__Exercise objective__
Each record should be output exactly, with every character kept.

Collected data

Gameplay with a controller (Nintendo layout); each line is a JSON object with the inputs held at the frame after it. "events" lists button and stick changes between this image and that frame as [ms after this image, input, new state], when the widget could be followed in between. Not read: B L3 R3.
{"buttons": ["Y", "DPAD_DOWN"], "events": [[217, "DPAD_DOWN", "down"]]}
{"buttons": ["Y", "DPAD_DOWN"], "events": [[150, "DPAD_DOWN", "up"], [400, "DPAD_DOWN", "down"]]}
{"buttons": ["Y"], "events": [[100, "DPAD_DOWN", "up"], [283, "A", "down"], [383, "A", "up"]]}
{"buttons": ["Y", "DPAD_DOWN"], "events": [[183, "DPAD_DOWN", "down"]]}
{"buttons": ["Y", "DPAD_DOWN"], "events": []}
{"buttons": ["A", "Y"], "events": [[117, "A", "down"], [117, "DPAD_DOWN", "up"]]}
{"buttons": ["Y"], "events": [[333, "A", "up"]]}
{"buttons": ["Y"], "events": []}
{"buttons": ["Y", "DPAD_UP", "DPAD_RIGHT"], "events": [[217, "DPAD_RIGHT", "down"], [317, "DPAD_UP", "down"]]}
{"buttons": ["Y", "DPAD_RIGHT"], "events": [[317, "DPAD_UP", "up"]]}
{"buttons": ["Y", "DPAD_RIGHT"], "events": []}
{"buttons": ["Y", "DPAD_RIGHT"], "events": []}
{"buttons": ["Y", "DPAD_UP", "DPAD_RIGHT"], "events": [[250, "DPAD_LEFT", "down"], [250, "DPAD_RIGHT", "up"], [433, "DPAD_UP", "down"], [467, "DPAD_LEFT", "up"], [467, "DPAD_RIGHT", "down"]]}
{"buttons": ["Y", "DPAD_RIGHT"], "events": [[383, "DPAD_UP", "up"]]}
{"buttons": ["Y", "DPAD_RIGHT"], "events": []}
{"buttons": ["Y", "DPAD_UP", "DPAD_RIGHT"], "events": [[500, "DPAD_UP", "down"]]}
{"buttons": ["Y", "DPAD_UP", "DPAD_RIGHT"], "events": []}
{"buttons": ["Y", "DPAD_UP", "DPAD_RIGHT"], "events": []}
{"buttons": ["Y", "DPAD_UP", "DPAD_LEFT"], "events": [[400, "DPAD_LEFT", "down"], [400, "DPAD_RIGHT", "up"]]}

__Solution to this exercise__
Gameplay with a controller (Nintendo layout); each line is a JSON object with the inputs held at the frame after it. "events" lists button and stick changes between this image and that frame as [ms after this image, input, new state], when the widget could be followed in between. Not read: B L3 R3.
{"buttons": ["Y", "DPAD_DOWN"], "events": [[217, "DPAD_DOWN", "down"]]}
{"buttons": ["Y", "DPAD_DOWN"], "events": [[150, "DPAD_DOWN", "up"], [400, "DPAD_DOWN", "down"]]}
{"buttons": ["Y"], "events": [[100, "DPAD_DOWN", "up"], [283, "A", "down"], [383, "A", "up"]]}
{"buttons": ["Y", "DPAD_DOWN"], "events": [[183, "DPAD_DOWN", "down"]]}
{"buttons": ["Y", "DPAD_DOWN"], "events": []}
{"buttons": ["A", "Y"], "events": [[117, "A", "down"], [117, "DPAD_DOWN", "up"]]}
{"buttons": ["Y"], "events": [[333, "A", "up"]]}
{"buttons": ["Y"], "events": []}
{"buttons": ["Y", "DPAD_UP", "DPAD_RIGHT"], "events": [[217, "DPAD_RIGHT", "down"], [317, "DPAD_UP", "down"]]}
{"buttons": ["Y", "DPAD_RIGHT"], "events": [[317, "DPAD_UP", "up"]]}
{"buttons": ["Y", "DPAD_RIGHT"], "events": []}
{"buttons": ["Y", "DPAD_RIGHT"], "events": []}
{"buttons": ["Y", "DPAD_UP", "DPAD_RIGHT"], "events": [[250, "DPAD_LEFT", "down"], [250, "DPAD_RIGHT", "up"], [433, "DPAD_UP", "down"], [467, "DPAD_LEFT", "up"], [467, "DPAD_RIGHT", "down"]]}
{"buttons": ["Y", "DPAD_RIGHT"], "events": [[383, "DPAD_UP", "up"]]}
{"buttons": ["Y", "DPAD_RIGHT"], "events": []}
{"buttons": ["Y", "DPAD_UP", "DPAD_RIGHT"], "events": [[500, "DPAD_UP", "down"]]}
{"buttons": ["Y", "DPAD_UP", "DPAD_RIGHT"], "events": []}
{"buttons": ["Y", "DPAD_UP", "DPAD_RIGHT"], "events": []}
{"buttons": ["Y", "DPAD_UP", "DPAD_LEFT"], "events": [[400, "DPAD_LEFT", "down"], [400, "DPAD_RIGHT", "up"]]}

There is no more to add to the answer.